An abundance of great speakers addressed RDC’s 35th annual Alaska Resources Conference last month, and I don’t have enough space to even get started on recapping. So rather than try, I’m going to focus on one telling moment for me that altered my perspective on the challenges ahead for our resource dependent economy in Alaska. Hearing one word changed my understanding of the recent 35 percent reduction in crude oil prices. I had previously thought these lower prices were short term, but now I realize they are likely a new normal. It is a very real possibility these lower prices will last for years, and they may go even lower.
Patricia Mohr, Vice President and Economics and Commodity Markets Specialist for Scotia Bank, was willing to travel clear from Toronto to present an indepth keynote luncheon presentation on the outlook for mineral and energy commodity markets. Ms. Mohr helped connect the dots on the complex web of interrelated global forces that impact commodity prices in the mining and energy sector. This was a timely topic for conference participants in light of the recent drop in the price of crude oil and the multi-year slump in the minerals sector.
The trends in global GDP, China, Eurozone, and liquidity was all very interesting.

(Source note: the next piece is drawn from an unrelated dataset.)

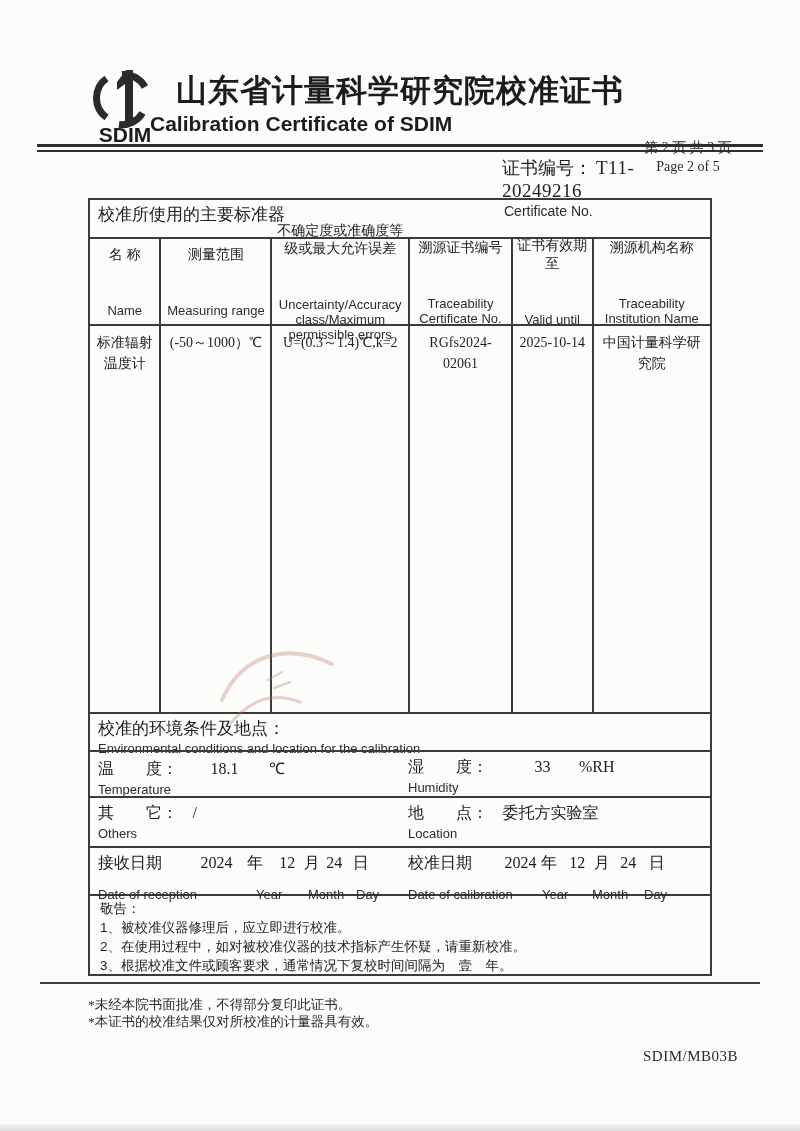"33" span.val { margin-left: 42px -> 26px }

What jumped out was when Ms. Mohr said a single word, “structural.” She explained that we are seeing structural change in the global trading of crude oil. The last time I heard a commodities specialist talking about structural change was in 1997 when the floor fell out of the market for Alaska forest products in Japan. Those structural changes in the market resulted in lasting changes in the pricing structure (for the worst) and negatively impacted many forest landowners and operators in Alaska.
Commodity markets will always be cyclical, however, structural changes are game changing over longer periods where the basic way the market is functioning changes. Just a few years ago there was much discussion of “peak oil.” Thanks to the shale revolution leading to dramatic increases in North American oil production, combined with global economic malaise and weak demand, we are now in a global oil supply glut with little end in sight.

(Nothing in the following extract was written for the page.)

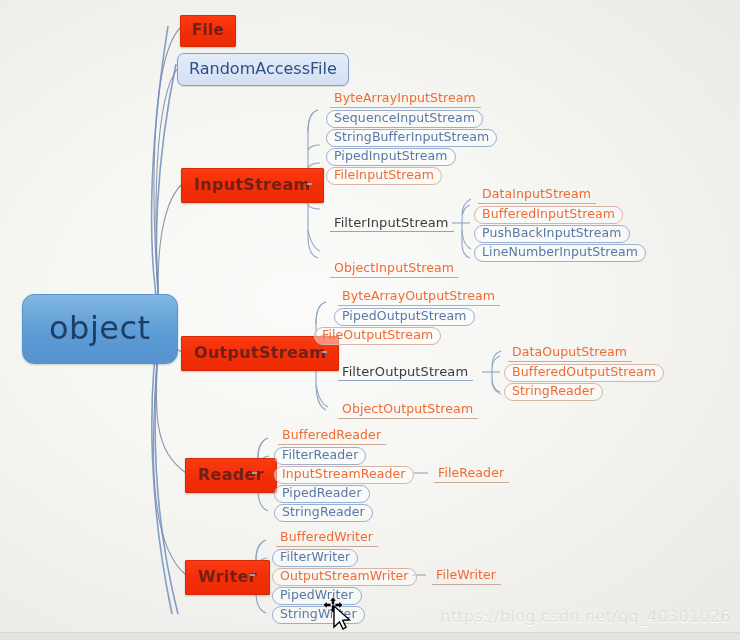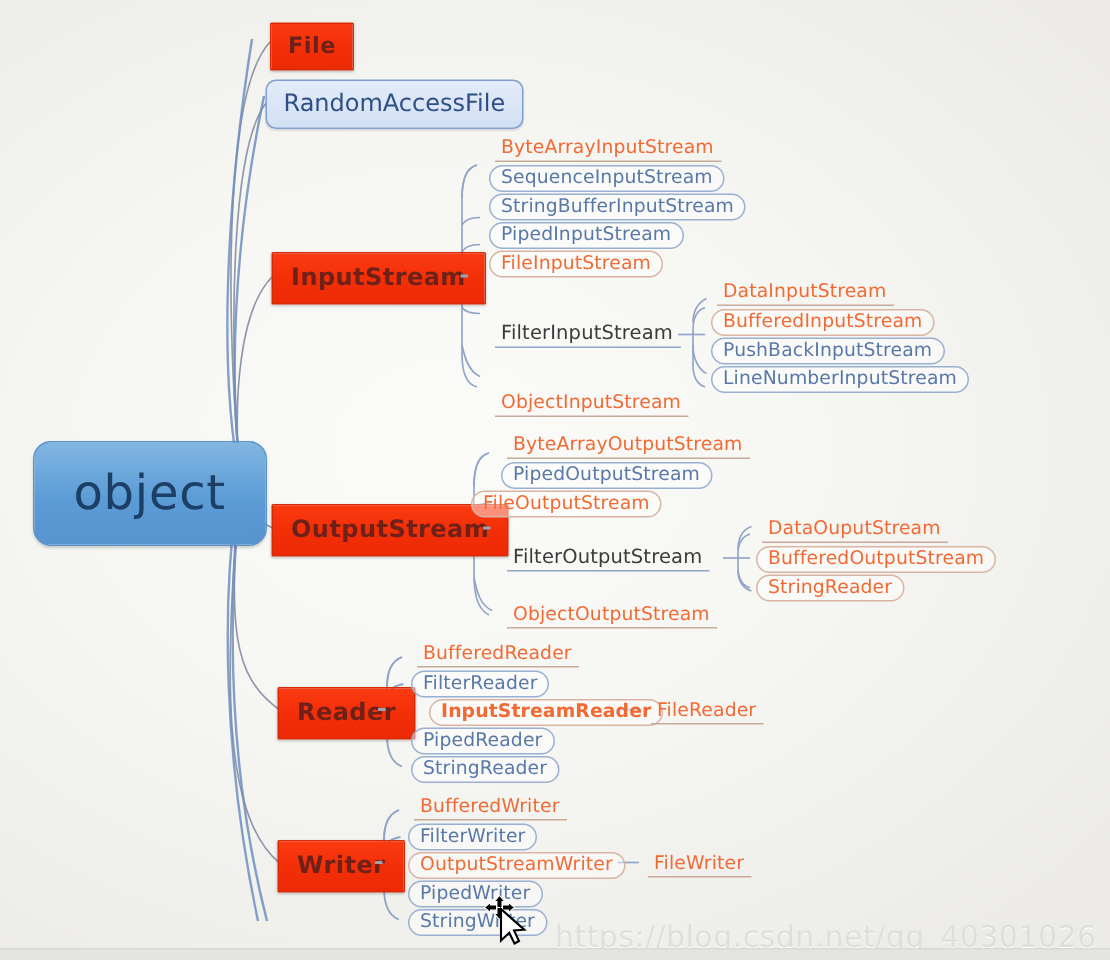"InputStreamReader" div.node { font-weight: bold -> none; left: 286px -> 274px }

U.S. oil production keeps exceeding expectations, and other oil dependent nations are ramping up production to offset lost revenues, and some in hopes of slowing U.S. production by driving prices even lower. No one can predict where this is heading, but when experts like Ms. Mohr start talking structural change, fasten your seat belts, this lower priced oil may be here for an extended period.
The good news is increased North Slope and Cook Inlet oil and gas activity is stemming the production decline in both basins. And, thanks to SB21, the impact of low oil prices on state revenues is considerably less than had we stuck with ACES. Former Governor Parnell, the Alaska Legislature and Alaska voters deserve kudos for the foresight in mitigating the downside risk to the treasury that ACES imposed.
I also have to commend Governor Walker for starting a public discussion on the budget challenges resulting from low oil prices. Before he was even sworn into office, then Governor-elect Walker convened a very diverse group of Alaskans for his transition summit. The first order of business was to address our dire fiscal situation. If current trends continue, the state could burn through its reserve accounts in three short years. Addressing these tough issues requires we all understand them and Governor Walker’s transition forum was a great start.
RDC has been advocating for a long-term fiscal plan for over a decade without much to show for it. Perhaps it takes a crisis to take action. Now it is imperative we set a course for a sustainable fiscal system that isn’t so vulnerable to the whims of global commodity forces over which we have no control. We need to reassess the core functions of state government and how we are going to pay for them without undue burdens on future generations. And through all this, we must insure that Alaska is a competitive place to invest and grow our resource economy.
The temptation of policy makers to look to fisheries, tourism, forestry, and mining as potential sources of new tax revenues needs to be tempered by consideration of the consequences of additional burdens on these industries. Our focus should be on growing these industries so we have more success stories like Red Dog and Greens Creek mines, both major tax payers to local and state governments that have transformed regional economies for a quarter century and are still going strong. While North Slope gas holds promise, it too must compete on the international stage and needs predictable and competitive fiscal terms to be monetized.
Our state fiscal plan should include initiatives to grow revenues from resource projects by growing the pie. If we want more mining revenue, develop more mines! Consider the economic contribution of the Red Dog Mine in Northwest Alaska. Red Dog just celebrated its 25th anniversary this year. This one project has resulted in more than $119 million in revenues to the Northwest Arctic Borough, $608 million in ANCSA 7(i) revenue sharing across Alaska, 600 direct jobs and 490 indirect jobs with a combined annual payroll of $85 million. In addition, this one project pays 35 percent of the state mining license tax, $208 million to date.
Hoping oil quickly returns to over $100 per barrel is not a prudent strategy. Patricia Mohr traveled from Toronto to tell many of us what we didn’t want to hear. It’s time to get past the denial stage. We are in for some tough times and difficult policy choices. It behooves all Alaskans to recognize our challenges, listen to each other and forge a path forward based on opportunity, growth and sustainability – a path that makes Alaska an attractive place to invest.